- _Пункт задания 1_
Выпишите фамилии всех хоккеистов, упомянутых в отрывке о тренере Тарасове.

- _Отрывок_
И хорошему тренеру нет-нет, а надо чаще, чем хотелось бы, идти на компромисс во взаимоотношениях с командой. Простить знаменитости какие-либо отклонения от норм, закрыть глаза на отчетливые признаки зазнайства у талантливого «огольца».

Тарасов же в таких делах далек от дипломатики – хирург пробуждается в нем мгновенно.

В своей книге он именует Александра Альметова великим. Каллиграфически вписаны им в воспоминания и другие адреса благодарной памяти. И тех, с кем поступил на первый взгляд излишне сурово.

Современный мир требует прежде всего поступков. Но все же – кто из тренеров решился бы лишить двадцатисемилетнего Альметова места в команде? И что характерно – Альметов не пошел играть в другие клубы, предпочел уйти из хоккея.

И в самом деле, выходит, не каприз тренера, а суровые условия тренировки лишают и талантливых, и необходимых хоккею игроков возможности приходить на нее непосредственно после именин или иного торжества, связанного с нарушением режима.

Эпизод из жизни ЦСКА. Тренировка в зале тяжелой атлетики. У закрытой двери, снаружи, беседуют две служительницы Дворца:

– Сегодня соревнования?

– Нет. Хоккеисты тренируются…

– А почему кричат?

– Тарасов…

Комментарий Тарасова присутствует с начала и до конца урока – все три часа.

Он приближает к игре, не дает забыть о хоккее – пусть упражнения и мало напоминают игру на льду. На самом же деле они имитируют ее важнейшие элементы или подводят под нее атлетическую базу. Баскетбол и футбол в объятиях силового поединка…

«Вы играете в дрянной хоккей, – кричит Тарасов хоккеистам, гоняющим мяч по грунту корта. – Саша Якушев (сейчас тренируется сборная) прокатился двадцать пять метров. Все время быть в поиске (имеется в виду шайба). Все впереди, все предлагают себя…»

И разъяснение: «Нам в эту зиму не придется играть в старый хоккей. От защитника к защитнику…»

Конечно же, стилевой гладкостью литературного изложения интонацию Тарасова на тренировке не передать. Здесь уместнее фонограмма – все-таки дает представление. Как и во всем, что делает Тарасов, – шкала оттенков. То он почему-то обращается к игрокам официально: Александр Павлович, Владимир Иванович, но ко всем вместе – мальчишки. Или же: «Володя, Женя и товарищ Третьяк, придется наказывать, а не хотелось бы». Наказания: либо дополнительный кульбит, либо еще какое-нибудь смешное упражнение («наказание не должно быть злым» – считает Тарасов). После баскетбола или футбола, разыгранного в хоккейных силовых кондициях, побежденные обязательно везут на себе победителей.

- _Пункт задания 2_
Оформите как CSV с двумя столбцами, «точка» и «координаты», строки с данными ниже от строки с "right hip: (563, 639, 1)" до последней строки включительно. Каждое значение заключите в кавычки и замените переносы строк пробелами.

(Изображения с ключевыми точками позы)

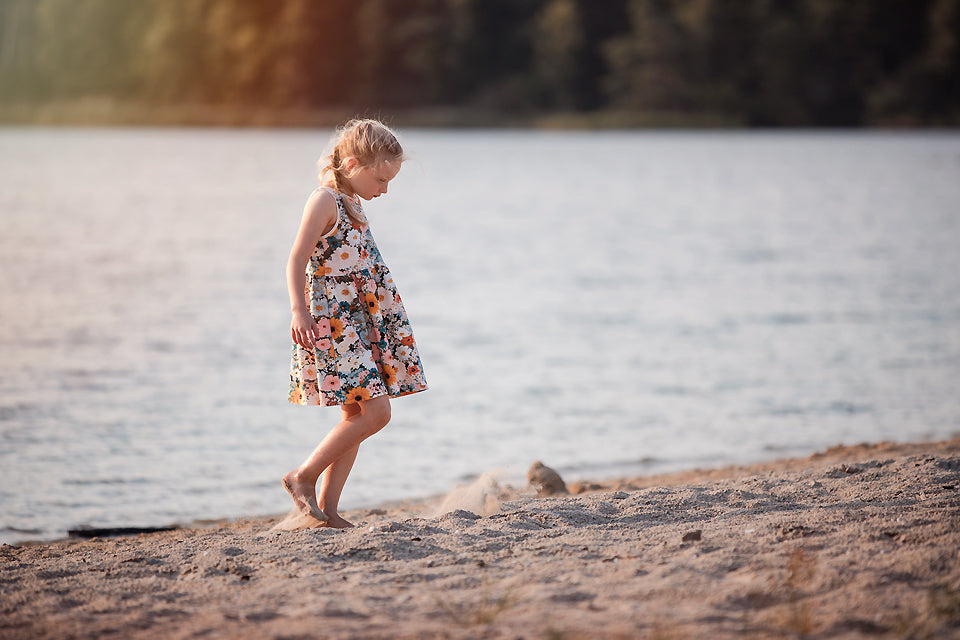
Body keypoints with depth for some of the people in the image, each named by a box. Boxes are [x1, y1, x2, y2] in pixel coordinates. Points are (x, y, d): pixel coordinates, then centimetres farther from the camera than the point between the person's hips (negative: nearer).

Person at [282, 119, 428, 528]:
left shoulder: (351, 203, 16)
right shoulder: (324, 201, -11)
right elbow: (297, 261, -16)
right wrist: (299, 312, -27)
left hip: (358, 323, 10)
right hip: (331, 322, -10)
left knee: (356, 417, 7)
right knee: (375, 411, -14)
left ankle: (327, 507, 9)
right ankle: (303, 478, -5)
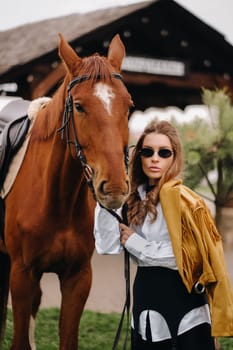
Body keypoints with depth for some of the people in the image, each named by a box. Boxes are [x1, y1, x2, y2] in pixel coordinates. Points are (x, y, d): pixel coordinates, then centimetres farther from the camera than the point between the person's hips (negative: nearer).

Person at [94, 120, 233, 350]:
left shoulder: (179, 197, -15)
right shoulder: (137, 197, 5)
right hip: (146, 296, 7)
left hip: (181, 297, -6)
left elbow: (188, 255, -21)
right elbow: (108, 246, -2)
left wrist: (135, 243, -12)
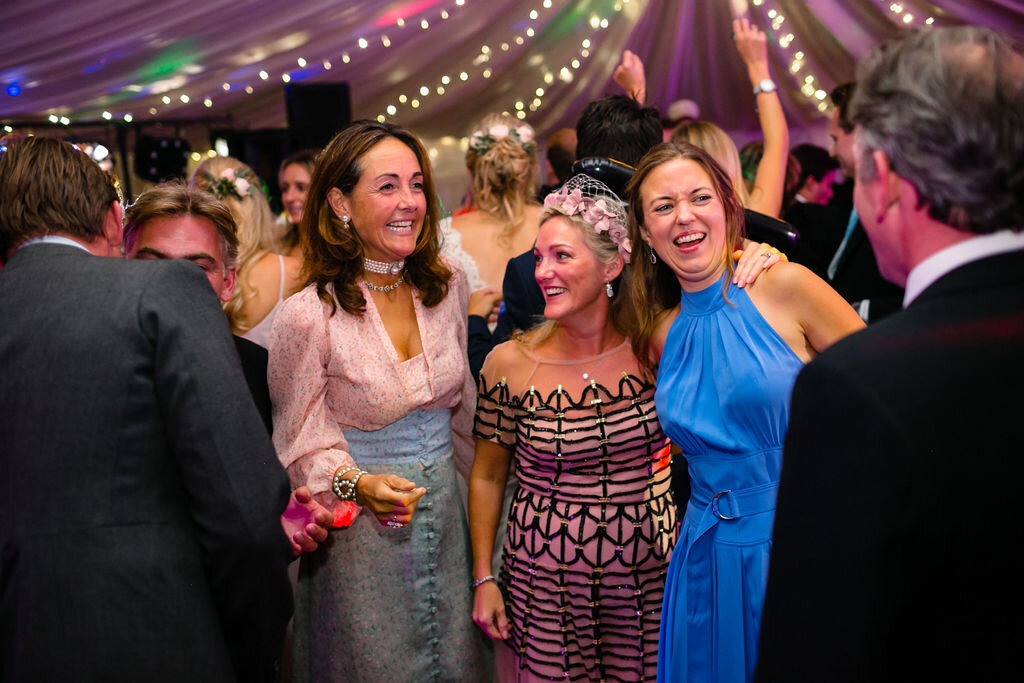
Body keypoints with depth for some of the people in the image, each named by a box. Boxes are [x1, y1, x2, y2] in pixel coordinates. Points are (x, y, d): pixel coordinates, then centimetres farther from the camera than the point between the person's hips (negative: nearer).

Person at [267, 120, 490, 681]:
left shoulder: (448, 285, -1)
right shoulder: (309, 315, -18)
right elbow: (301, 443, -10)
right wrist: (357, 484, -28)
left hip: (445, 522, 5)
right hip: (360, 535, -4)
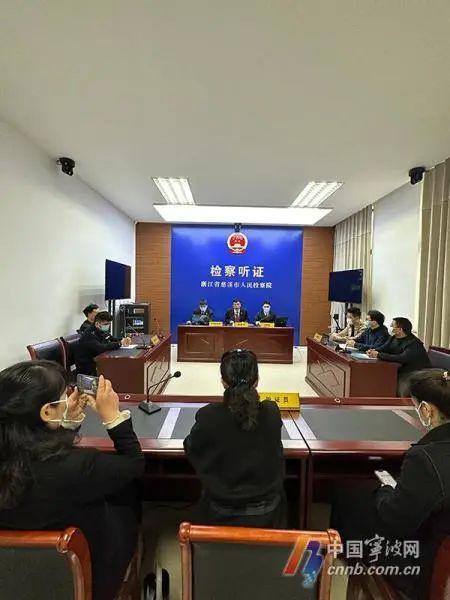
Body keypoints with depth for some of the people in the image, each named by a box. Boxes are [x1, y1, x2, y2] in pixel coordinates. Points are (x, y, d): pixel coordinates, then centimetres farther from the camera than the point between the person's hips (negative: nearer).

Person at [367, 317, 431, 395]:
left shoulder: (414, 343, -21)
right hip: (402, 370, 8)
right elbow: (384, 348, 8)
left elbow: (402, 359, -33)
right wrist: (374, 351, -17)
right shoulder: (393, 338, 4)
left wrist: (379, 355, -33)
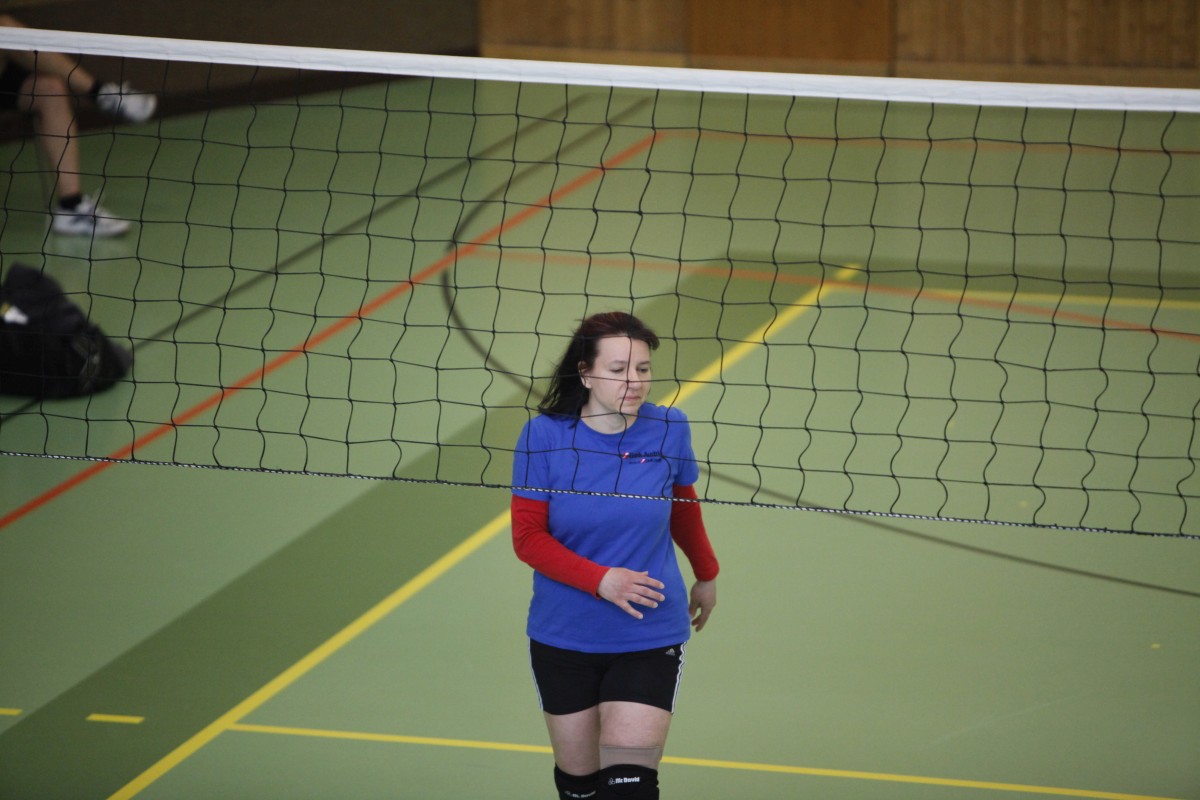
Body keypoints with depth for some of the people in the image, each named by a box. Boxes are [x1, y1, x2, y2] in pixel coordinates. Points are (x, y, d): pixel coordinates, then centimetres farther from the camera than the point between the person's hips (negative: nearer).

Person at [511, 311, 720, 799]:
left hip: (649, 638, -1)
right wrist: (600, 580, -22)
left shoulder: (668, 430, -8)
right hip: (563, 639, 1)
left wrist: (706, 575, 27)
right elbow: (527, 537, -9)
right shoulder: (545, 436, -12)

- _Решение задачи 1_
Альметов
Якушев
Третьяк

- _Решение задачи 2_
точка,координаты
"right hip:","(563, 639, 1)"
"left wrist:","(706, 575, 27)"
"right elbow:","(527, 537, -9)"
"right shoulder:","(545, 436, -12)"